⟨

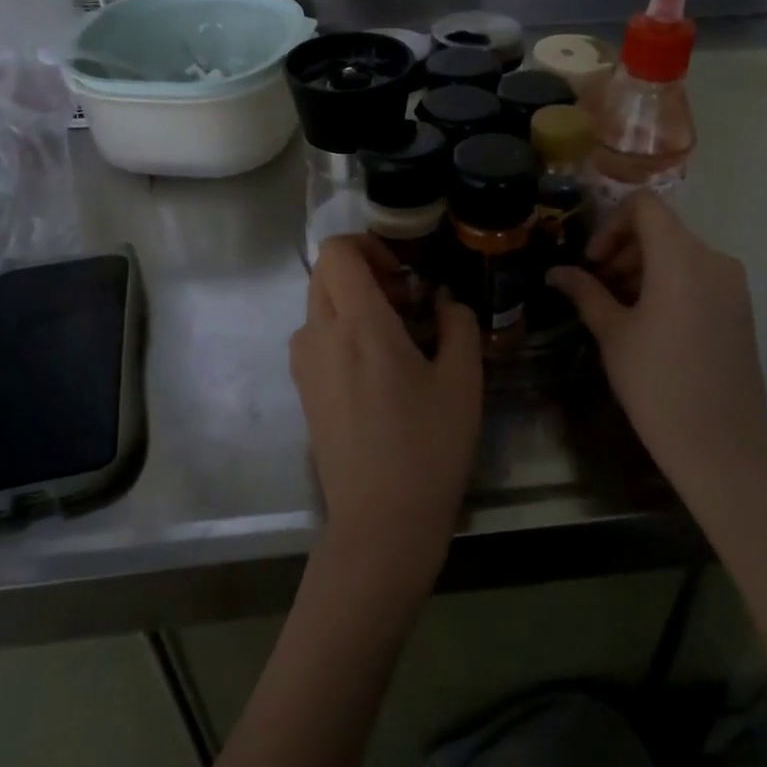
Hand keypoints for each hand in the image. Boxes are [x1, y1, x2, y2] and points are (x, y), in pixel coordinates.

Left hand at [290, 235, 483, 592]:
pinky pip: (317, 336)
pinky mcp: (303, 390)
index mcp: (358, 323)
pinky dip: (343, 330)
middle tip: (407, 300)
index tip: (403, 274)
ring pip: (319, 304)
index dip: (368, 245)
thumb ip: (457, 323)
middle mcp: (319, 334)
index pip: (337, 251)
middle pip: (325, 272)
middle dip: (364, 272)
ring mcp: (305, 364)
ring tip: (397, 336)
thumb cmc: (428, 446)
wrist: (381, 521)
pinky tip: (379, 368)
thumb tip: (444, 299)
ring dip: (353, 302)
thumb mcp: (462, 380)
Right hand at [548, 195, 766, 509]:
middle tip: (598, 287)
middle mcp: (713, 259)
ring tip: (620, 309)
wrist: (721, 443)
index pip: (645, 206)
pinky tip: (650, 323)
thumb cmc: (657, 384)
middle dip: (623, 249)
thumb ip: (585, 292)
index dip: (611, 223)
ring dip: (644, 267)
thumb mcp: (613, 333)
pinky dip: (669, 283)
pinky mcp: (740, 307)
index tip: (594, 262)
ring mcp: (732, 284)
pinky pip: (699, 275)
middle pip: (662, 229)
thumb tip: (556, 272)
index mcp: (680, 259)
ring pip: (680, 253)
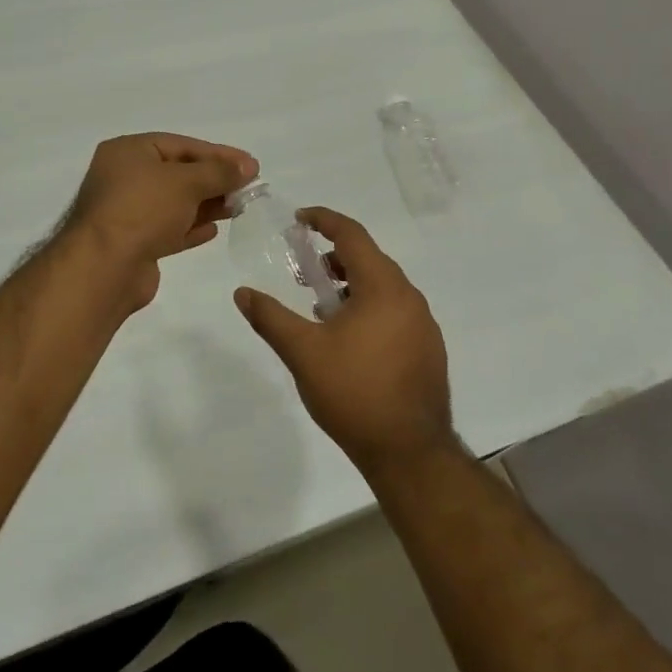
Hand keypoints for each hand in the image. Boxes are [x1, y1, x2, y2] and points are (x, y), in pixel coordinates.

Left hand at [65, 133, 257, 310]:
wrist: (104, 267)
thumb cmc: (143, 210)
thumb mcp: (186, 182)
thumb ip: (219, 172)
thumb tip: (248, 167)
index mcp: (128, 151)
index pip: (181, 145)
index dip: (218, 154)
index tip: (250, 165)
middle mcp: (123, 177)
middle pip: (178, 173)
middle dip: (213, 180)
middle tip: (248, 188)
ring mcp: (126, 212)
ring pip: (174, 202)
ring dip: (206, 204)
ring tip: (238, 208)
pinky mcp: (133, 243)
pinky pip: (167, 229)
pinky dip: (190, 227)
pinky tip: (213, 230)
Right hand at [234, 207, 457, 476]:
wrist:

⟩

[Action item]:
Report every line containing the string "index" in the material.

[Exercise answer]:
index mcp: (358, 323)
index tip: (403, 274)
index dip: (368, 245)
index pip: (337, 251)
index pip: (645, 206)
index dip: (611, 223)
index tip: (594, 262)
index mcp: (680, 259)
index mcp: (128, 151)
index pip: (181, 145)
index dip: (218, 154)
index tip: (250, 165)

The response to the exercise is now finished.